While various solutions help with emergencies, such as fall detection monitoring offered by OlaCare and SafelyYou, Gubes told TechCrunch that Sensi provides a more comprehensive overview of what’s going on. Not only can it help alert that the home care client has had an emergency like a fall, but also less urgent health problems like urinary tract infections, pneumonia and ‘good-to-know’ issues including change in activity levels, sentiment and lack of companionship, Gubes said.
Sensi works by placing simple audio pods similar to Amazon’s Alexa throughout the person’s home, but generally in the bedroom, the bathroom and the living/kitchen area. The company’s AI then continuously collects the audio and analyzes it for any variations from the baseline.
The company claims to identify over 100 insights about the well-being of seniors, and its clinical care team, which includes a social worker, an occupational therapist, nurses, and geriatrics clinicians, continuously develops new data points to track.
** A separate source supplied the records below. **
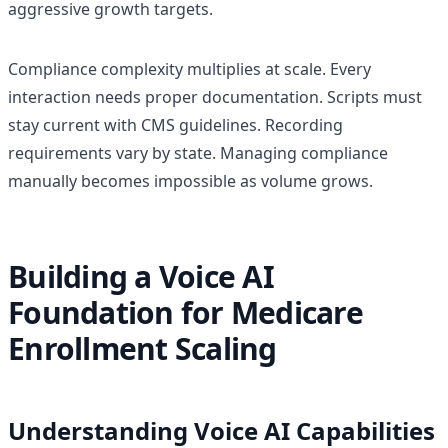
aggressive growth targets.
Compliance complexity multiplies at scale. Every
interaction needs proper documentation. Scripts must
stay current with CMS guidelines. Recording
requirements vary by state. Managing compliance
manually becomes impossible as volume grows.
Building a Voice AI
Foundation for Medicare
Enrollment Scaling
Understanding Voice AI Capabilities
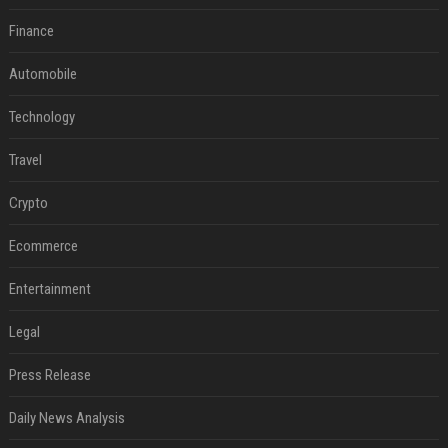
Finance
Automobile
Technology
Travel
Crypto
Ecommerce
Entertainment
Legal
Press Release
Daily News Analysis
According to Gubes, Sensi AI’s technology is in high demand. Over 80% of the largest homecare networks in the United States are using Sensi to help monitor their clients’ physical, emotional, and cognitive needs.
The company’s revenue grew threefold year over year over the last three years, though Gubes wouldn’t share what the baseline was. She expects revenue to expand at the same pace over the next two years.
This fast growth has investors excited, too. On Wednesday, Sensi announced a $31 million Series B led by Insight Partners and Zeev Ventures, with participation from existing investors Entrée Capital, Flint Capital, Jibe Ventures, and Secret Chord Ventures. The round brings the company’s total funding to $53 million.
As for how innovations in generative AI are helping Sensi, Gubes said that launching new languages is a breeze with LLMs. The company is currently serving home care facilities based in the US and Israel, where Gubi is from. But it plans to expand to other countries with the help of new funding and GenAI capabilities.
“Now that there are no issues with coming up with new language models, the sky’s the limit for us,” she said.